Segment Open
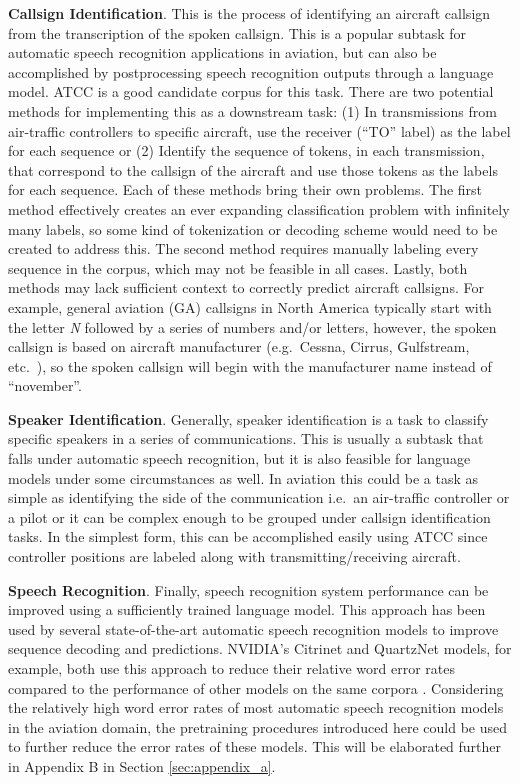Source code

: \documentclass[12pt]{article}
\begin{document}
\textbf{Callsign Identification}. This is the process of identifying an aircraft callsign from the transcription of the spoken callsign. This is a
popular subtask for automatic speech recognition applications in aviation, but can also be accomplished by postprocessing speech recognition outputs
through a language model. ATCC is a good candidate corpus for this task. There are two potential methods for implementing this as a downstream task:
(1) In transmissions from air-traffic controllers to specific aircraft, use the receiver (``TO'' label) as the label for each sequence or (2) Identify
the sequence of tokens, in each transmission, that correspond to the callsign of the aircraft and use those tokens as the labels for each sequence.
Each of these methods bring their own problems. The first method effectively creates an ever expanding classification problem with infinitely many
labels, so some kind of tokenization or decoding scheme would need to be created to address this. The second method requires manually labeling every
sequence in the corpus, which may not be feasible in all cases. Lastly, both methods may lack sufficient context to correctly predict aircraft
callsigns. For example, general aviation (GA) callsigns in North America typically start with the letter \textit{N} followed by a series of numbers
and/or letters, however, the spoken callsign is based on aircraft manufacturer (e.g.~Cessna, Cirrus, Gulfstream, etc.~), so the spoken callsign will
begin with the manufacturer name instead of ``november''.

\textbf{Speaker Identification}. Generally, speaker identification is a task to classify specific speakers in a series of communications. This is
usually a subtask that falls under automatic speech recognition, but it is also feasible for language models under some circumstances as well. In
aviation this could be a task as simple as identifying the side of the communication i.e.~an air-traffic controller or a pilot or it can be complex
enough to be grouped under callsign identification tasks. In the simplest form, this can be accomplished easily using ATCC since controller positions
are labeled along with transmitting/receiving aircraft.

\textbf{Speech Recognition}. Finally, speech recognition system performance can be improved using a sufficiently trained language model. This approach
has been used by several state-of-the-art automatic speech recognition models to improve sequence decoding and predictions. NVIDIA's Citrinet and
QuartzNet models, for example, both use this approach to reduce their relative word error rates compared to the performance of other models on the
same corpora \cite{majumdar_citrinet_2021,kriman_quartznet_2020}. Considering the relatively high word error rates of most automatic speech
recognition models in the aviation domain, the pretraining procedures introduced here could be used to further reduce the error rates of these models.
This will be elaborated further in Appendix B in Section \ref{sec:appendix_a}.
\end{document}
Segment Closed
PROMPT →
The response should consist only of the lines running from the one that contains "most automatic speech" through the end of the material, repeated exactly.

TASK SOLUTION →
same corpora \cite{majumdar_citrinet_2021,kriman_quartznet_2020}. Considering the relatively high word error rates of most automatic speech
recognition models in the aviation domain, the pretraining procedures introduced here could be used to further reduce the error rates of these models.
This will be elaborated further in Appendix B in Section \ref{sec:appendix_a}.
\end{document}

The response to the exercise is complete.